A intervenção começou a ser construída após os recursos do Luciano (Silveira, o então outro pré-candidato petista). O problema foi ter extrapolado para a imprensa o que era interno do partido – comentou.

Apesar de admitir o mal estar e se mostrar solidário a Flávia, Júnior garante que o partido caminhará sem problemas ao lado de Janio Mendes.

– A candidatura da Flávia é uma construção da qual eu participei. Há pessoas que sentem, outras que não sentem tanto. Há as que não sentem nada e há as que não podem sentir, que é o meu caso. Tenho que acatar decisões superiores. Vou defender a coligação com o PDT. No PT você discute à exaustão, mas uma decisão dessas você apenas cumpre ou vai pra casa – finalizou, não descartando a hipótese de outras desfiliações.

Rebatendo os comentários do presidente, o vice municipal e secretário de Formação Política do partido, Fernando Campos disse que a contestação de Luciano junto à Executiva Estadual não foi em relação à escolha de Flávia e sim por conta de supostas irregularidades ocorridas na convenção realizada no último dia 5.

– Eram oito membros para votar, incluindo eu e o presidente José Leandro Júnior. A votação estava 4 a 3 a favor do Luciano e o presidente votou na Flávia empatando a disputa. Só que em vez de passar a decisão para a Executiva Estadual, ele votou duas vezes, desempatando a favor da Flávia, ferindo o estatuto e a prática democrática do partido – argumenta.

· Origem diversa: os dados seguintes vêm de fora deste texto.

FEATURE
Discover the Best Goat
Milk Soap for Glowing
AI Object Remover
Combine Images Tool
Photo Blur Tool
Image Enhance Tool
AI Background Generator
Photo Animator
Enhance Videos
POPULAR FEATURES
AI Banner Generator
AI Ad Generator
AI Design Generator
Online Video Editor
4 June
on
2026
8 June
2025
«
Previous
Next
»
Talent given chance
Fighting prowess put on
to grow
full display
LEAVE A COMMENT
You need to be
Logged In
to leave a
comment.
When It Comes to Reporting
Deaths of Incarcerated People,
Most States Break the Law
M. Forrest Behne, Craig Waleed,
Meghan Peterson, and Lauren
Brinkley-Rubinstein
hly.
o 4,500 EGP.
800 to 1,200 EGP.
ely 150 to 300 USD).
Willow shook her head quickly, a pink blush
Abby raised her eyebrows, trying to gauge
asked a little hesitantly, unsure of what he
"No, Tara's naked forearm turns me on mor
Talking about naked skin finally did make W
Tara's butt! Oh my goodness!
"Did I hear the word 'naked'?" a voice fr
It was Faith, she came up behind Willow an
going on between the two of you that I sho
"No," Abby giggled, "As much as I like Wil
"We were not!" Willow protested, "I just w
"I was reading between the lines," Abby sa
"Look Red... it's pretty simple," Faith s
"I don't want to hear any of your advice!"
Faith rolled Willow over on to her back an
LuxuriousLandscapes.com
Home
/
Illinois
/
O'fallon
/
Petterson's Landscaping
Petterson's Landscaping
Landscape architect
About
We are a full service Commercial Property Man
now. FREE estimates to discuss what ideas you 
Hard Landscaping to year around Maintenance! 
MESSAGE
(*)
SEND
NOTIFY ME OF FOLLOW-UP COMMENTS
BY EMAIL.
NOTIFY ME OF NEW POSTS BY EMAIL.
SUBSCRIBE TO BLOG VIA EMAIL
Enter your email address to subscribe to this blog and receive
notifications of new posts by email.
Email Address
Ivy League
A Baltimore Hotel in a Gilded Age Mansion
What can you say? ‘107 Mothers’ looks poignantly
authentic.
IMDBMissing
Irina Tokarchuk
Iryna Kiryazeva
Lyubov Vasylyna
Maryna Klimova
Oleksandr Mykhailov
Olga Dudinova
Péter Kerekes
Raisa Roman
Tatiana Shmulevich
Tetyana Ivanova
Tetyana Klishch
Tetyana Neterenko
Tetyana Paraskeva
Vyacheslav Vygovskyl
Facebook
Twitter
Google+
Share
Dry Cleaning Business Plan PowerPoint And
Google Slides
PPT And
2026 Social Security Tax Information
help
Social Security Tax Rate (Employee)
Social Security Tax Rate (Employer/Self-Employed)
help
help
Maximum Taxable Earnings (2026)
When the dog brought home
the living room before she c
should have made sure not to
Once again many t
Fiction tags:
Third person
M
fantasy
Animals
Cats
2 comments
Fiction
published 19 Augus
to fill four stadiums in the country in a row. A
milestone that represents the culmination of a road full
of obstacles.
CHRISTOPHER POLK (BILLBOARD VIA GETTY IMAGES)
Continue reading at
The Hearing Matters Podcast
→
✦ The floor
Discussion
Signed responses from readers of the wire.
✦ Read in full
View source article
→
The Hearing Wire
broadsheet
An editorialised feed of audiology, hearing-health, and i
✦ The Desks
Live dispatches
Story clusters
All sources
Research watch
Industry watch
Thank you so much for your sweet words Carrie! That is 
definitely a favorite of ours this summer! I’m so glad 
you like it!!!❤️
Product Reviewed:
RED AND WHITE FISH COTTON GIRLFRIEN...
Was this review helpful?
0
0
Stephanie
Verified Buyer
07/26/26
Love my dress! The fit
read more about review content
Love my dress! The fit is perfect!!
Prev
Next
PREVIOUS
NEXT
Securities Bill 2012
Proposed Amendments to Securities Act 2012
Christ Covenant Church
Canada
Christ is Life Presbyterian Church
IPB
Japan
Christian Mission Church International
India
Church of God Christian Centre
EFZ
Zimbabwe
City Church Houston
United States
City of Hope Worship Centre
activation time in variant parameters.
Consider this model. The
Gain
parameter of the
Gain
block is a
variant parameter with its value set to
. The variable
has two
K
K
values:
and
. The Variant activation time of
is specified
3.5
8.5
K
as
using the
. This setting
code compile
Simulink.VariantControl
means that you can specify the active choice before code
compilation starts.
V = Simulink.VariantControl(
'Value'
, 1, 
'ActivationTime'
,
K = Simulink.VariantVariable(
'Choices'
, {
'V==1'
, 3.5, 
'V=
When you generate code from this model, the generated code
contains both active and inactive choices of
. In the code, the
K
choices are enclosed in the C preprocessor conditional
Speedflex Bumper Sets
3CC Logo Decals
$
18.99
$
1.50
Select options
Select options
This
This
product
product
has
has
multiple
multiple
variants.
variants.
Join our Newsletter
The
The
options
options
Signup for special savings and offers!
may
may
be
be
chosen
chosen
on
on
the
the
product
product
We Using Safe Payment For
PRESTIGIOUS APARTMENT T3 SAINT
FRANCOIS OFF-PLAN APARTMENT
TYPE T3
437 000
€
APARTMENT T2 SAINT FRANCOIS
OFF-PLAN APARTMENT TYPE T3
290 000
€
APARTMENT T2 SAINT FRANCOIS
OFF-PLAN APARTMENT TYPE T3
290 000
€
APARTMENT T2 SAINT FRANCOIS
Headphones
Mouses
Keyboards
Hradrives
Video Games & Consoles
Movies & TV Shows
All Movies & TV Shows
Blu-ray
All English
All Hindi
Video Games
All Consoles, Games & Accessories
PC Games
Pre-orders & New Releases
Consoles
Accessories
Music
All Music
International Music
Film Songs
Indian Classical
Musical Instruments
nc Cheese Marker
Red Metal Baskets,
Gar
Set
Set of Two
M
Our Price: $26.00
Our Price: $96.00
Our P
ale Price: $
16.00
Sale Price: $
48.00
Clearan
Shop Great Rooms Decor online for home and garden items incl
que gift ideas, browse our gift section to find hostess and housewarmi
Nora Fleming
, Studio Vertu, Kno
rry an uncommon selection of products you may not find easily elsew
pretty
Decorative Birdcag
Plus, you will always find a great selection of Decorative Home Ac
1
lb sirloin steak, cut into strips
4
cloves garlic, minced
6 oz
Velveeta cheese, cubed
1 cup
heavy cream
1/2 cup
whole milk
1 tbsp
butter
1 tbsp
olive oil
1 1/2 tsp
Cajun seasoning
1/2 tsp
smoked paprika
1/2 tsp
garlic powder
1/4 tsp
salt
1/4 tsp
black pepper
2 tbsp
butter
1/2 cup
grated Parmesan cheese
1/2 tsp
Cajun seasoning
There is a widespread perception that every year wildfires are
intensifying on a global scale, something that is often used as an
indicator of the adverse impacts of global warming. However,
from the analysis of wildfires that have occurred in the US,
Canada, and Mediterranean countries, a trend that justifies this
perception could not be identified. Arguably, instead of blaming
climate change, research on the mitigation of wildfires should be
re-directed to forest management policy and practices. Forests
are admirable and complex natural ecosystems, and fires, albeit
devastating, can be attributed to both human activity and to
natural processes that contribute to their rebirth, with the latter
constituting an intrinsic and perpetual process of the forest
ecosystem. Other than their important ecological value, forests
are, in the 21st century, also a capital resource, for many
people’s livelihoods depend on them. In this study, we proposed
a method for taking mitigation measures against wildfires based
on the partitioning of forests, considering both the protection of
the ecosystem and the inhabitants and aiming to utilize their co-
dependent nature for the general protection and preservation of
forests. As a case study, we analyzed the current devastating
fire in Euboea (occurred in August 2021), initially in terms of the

Além disso, Campos acusa ainda que o processo teve outras irregularidades como atraso na contribuição partidária por parte de alguns membros do diretório, inclusive a própria Flávia de Jesus e a discordância entre o número de pré-candidatos registrados na ata (26) e a quantidade de postulantes de fato (20).

Por agora estar concorrendo a uma vaga na Câmara Municipal, Luciano Silveira disse que não teria como responder às ponderações de Júnior. Já o candidato Janio Mendes não respondeu aos questionamentos da reportagem até o fechamento desta edição.